I think some other biographers have often tried to whitewash the negative traits of HPL’s personality, either by excusing him as being from a different era, or suggesting that HPL simply made racist remarks purely for shock value, which he did not truly believe. I think De Camps research, collected information from friends, and HPLs own words shows how the insular and isolated developed opinions and beliefs that were both unsupported by fact, but obviously generated great fear in the insecure writer from Providence.
De Camp also makes much of discussing Lovecraft’s failures of responsibility, including failures to his wife, his craft, and ultimately himself. As working writer who made his career in fantastic fiction, De Camp, is very unsympathetic and unwilling to forgive how HPL choose to live his life (e.g. that HPL fled from the possibilities of being a professional author and instead took on the pose of an impoverished aristocrat, who merely wrote fiction as a “amature” hobby.)

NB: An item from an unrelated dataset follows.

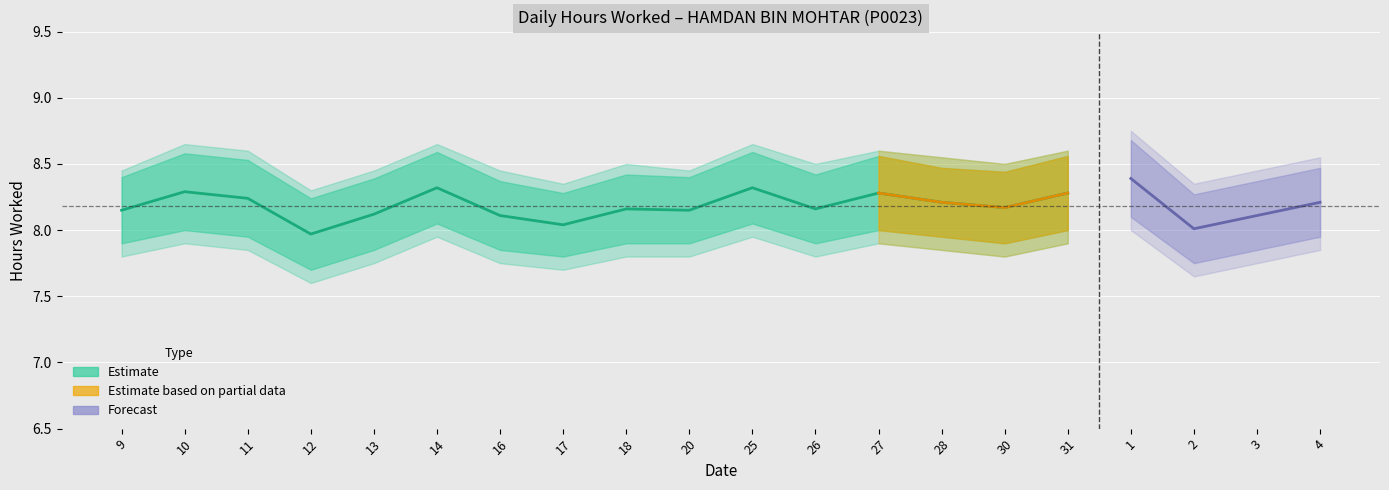

What is the label of the 1st point from the right?

4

Here, I feel that De Camp is a little harsh and unforgiving that HPL did not make the choices that would seem to have led HPL to write more and be more successful. But that assumes that HPL was destined or responsible to living a conventional life of a professional author and that his choices should have been De Camp’s. HPL lived a unique life of his own making, fraught with the poverty, errors, joys, and successes he chose to live. De Camp’s biography makes that abundantly clear.